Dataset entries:
····················

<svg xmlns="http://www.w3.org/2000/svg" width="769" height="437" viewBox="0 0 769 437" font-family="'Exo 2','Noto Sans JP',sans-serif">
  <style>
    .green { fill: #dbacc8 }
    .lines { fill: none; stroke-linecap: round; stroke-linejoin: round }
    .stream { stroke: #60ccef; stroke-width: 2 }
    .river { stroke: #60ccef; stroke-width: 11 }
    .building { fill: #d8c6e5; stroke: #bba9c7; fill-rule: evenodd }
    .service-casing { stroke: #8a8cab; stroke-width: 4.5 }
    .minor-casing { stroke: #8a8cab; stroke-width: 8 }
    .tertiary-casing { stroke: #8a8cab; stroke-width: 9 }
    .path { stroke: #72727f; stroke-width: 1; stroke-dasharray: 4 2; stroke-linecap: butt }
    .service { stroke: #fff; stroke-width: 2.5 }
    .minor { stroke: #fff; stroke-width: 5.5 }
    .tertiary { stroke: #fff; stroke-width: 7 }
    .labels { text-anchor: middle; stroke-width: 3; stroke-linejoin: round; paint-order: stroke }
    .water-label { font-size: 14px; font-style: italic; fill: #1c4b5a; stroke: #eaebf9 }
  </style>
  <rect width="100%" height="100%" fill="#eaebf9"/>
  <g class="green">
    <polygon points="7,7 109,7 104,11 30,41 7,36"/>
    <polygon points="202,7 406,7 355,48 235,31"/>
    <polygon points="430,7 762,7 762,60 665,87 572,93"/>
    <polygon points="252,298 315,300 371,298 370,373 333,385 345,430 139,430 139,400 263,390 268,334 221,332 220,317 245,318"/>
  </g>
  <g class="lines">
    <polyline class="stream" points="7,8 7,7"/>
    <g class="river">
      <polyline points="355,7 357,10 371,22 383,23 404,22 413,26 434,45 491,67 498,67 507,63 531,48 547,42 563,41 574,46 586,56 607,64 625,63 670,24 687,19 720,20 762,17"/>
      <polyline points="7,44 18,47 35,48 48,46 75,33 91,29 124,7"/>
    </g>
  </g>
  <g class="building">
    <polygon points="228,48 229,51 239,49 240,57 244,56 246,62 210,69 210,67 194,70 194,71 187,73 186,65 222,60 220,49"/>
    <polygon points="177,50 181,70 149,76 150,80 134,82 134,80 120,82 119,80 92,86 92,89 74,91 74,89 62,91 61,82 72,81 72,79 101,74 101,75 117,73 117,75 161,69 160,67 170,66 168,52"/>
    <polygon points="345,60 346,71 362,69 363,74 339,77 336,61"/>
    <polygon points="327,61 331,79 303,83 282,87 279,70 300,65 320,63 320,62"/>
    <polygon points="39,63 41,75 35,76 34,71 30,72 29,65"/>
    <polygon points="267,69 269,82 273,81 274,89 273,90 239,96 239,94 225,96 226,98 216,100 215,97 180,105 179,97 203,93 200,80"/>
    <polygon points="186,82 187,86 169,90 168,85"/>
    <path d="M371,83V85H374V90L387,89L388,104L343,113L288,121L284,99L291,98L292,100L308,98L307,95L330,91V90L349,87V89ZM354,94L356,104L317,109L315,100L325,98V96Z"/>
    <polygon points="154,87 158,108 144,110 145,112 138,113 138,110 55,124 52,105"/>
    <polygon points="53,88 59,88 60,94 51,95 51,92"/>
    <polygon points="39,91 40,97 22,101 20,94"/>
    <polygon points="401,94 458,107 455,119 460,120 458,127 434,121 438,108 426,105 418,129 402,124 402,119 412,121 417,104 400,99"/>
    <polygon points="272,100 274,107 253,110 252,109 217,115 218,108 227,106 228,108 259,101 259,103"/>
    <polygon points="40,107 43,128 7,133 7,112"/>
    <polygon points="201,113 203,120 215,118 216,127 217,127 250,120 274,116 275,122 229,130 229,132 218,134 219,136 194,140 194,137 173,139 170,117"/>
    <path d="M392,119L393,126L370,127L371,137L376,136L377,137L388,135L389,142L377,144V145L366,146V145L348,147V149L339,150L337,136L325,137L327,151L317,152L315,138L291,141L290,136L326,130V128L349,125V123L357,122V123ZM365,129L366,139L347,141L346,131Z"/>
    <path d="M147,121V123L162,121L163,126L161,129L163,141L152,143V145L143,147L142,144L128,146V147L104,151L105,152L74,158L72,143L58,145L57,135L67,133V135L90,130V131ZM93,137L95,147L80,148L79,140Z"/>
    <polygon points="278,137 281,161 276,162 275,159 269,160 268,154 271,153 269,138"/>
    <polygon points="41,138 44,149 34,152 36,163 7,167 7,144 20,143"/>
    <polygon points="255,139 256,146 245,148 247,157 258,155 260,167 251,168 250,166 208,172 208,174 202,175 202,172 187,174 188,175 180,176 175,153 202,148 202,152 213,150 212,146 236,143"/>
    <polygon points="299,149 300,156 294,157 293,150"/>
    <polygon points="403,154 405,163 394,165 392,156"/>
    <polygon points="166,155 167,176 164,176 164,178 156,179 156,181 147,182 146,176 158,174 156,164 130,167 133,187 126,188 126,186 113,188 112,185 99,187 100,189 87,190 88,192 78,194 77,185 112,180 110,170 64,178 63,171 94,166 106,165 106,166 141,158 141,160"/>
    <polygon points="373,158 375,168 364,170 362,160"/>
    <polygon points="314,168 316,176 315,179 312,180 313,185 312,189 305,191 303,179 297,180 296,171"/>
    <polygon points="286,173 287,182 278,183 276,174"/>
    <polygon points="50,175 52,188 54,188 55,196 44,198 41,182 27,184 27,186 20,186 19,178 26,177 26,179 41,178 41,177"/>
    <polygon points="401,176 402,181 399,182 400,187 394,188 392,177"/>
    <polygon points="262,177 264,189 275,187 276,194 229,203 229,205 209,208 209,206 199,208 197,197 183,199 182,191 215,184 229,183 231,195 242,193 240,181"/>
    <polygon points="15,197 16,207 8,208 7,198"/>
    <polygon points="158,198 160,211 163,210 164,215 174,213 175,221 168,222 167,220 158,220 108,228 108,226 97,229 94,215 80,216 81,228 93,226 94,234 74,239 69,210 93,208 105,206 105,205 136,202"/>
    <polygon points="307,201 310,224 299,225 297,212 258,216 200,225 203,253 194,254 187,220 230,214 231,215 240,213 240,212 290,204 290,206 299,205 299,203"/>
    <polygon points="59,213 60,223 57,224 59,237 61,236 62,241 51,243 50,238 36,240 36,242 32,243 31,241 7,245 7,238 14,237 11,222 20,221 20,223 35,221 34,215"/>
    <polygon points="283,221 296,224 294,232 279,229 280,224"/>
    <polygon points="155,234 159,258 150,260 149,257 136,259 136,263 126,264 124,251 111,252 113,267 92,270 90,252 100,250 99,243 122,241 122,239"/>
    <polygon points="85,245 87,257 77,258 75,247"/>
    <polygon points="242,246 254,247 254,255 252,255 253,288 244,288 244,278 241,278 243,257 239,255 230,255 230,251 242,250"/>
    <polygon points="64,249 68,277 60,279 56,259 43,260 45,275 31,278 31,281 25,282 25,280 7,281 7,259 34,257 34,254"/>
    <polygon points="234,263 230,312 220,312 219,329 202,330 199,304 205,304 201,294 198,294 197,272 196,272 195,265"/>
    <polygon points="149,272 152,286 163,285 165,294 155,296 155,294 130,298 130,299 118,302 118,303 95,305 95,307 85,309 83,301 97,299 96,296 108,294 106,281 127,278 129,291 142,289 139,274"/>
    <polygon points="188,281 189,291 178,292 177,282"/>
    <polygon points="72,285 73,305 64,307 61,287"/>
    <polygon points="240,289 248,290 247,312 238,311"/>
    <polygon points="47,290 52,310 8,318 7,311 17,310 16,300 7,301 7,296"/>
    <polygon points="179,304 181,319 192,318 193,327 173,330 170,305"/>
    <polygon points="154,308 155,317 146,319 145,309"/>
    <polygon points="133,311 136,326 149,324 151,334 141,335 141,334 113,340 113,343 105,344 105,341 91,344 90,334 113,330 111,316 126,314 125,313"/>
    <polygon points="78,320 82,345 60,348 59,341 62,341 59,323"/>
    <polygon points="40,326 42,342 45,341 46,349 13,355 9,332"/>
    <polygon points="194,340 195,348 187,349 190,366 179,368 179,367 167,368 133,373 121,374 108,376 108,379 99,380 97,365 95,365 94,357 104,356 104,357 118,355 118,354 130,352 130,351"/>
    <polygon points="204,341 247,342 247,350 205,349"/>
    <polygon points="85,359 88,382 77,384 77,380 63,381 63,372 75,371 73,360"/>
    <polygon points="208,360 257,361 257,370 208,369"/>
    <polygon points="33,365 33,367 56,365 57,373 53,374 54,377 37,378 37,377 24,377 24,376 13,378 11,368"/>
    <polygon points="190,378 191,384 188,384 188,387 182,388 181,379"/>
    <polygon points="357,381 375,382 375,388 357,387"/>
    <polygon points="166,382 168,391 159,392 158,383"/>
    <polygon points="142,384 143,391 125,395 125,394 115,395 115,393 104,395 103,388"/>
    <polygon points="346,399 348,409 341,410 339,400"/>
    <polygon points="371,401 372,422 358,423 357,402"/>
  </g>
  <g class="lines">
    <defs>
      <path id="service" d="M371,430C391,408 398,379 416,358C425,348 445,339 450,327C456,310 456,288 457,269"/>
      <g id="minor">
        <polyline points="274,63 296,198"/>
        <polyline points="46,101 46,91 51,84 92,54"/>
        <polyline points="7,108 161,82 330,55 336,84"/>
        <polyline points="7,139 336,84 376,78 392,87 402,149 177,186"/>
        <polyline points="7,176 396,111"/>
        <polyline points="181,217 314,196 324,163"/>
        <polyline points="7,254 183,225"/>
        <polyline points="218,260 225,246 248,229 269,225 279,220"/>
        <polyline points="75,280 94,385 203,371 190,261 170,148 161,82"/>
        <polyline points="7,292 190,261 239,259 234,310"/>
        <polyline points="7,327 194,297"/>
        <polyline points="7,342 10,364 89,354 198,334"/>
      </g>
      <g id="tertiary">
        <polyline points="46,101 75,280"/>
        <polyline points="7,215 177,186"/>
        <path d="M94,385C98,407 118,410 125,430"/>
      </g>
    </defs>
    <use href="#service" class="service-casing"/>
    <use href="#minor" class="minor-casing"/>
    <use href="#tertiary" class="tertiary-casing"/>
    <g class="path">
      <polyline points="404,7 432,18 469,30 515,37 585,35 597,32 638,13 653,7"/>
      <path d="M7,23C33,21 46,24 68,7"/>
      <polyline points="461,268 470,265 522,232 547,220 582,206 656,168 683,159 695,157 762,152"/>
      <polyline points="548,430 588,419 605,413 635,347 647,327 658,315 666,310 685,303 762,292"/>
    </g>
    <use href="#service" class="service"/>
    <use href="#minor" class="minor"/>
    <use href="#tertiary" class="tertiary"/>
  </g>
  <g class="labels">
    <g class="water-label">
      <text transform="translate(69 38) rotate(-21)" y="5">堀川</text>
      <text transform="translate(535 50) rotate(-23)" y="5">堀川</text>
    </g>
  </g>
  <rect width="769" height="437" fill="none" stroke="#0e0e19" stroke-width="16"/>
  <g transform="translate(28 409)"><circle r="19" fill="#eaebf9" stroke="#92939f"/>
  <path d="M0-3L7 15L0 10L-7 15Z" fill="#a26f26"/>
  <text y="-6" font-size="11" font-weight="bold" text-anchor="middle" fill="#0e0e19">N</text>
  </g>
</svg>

····················

REQUIRED ACTION: Search the records above for the word "linecap", then say how many lines contain it. Give the number alone.

RESULT OF THIS EXERCISE: 2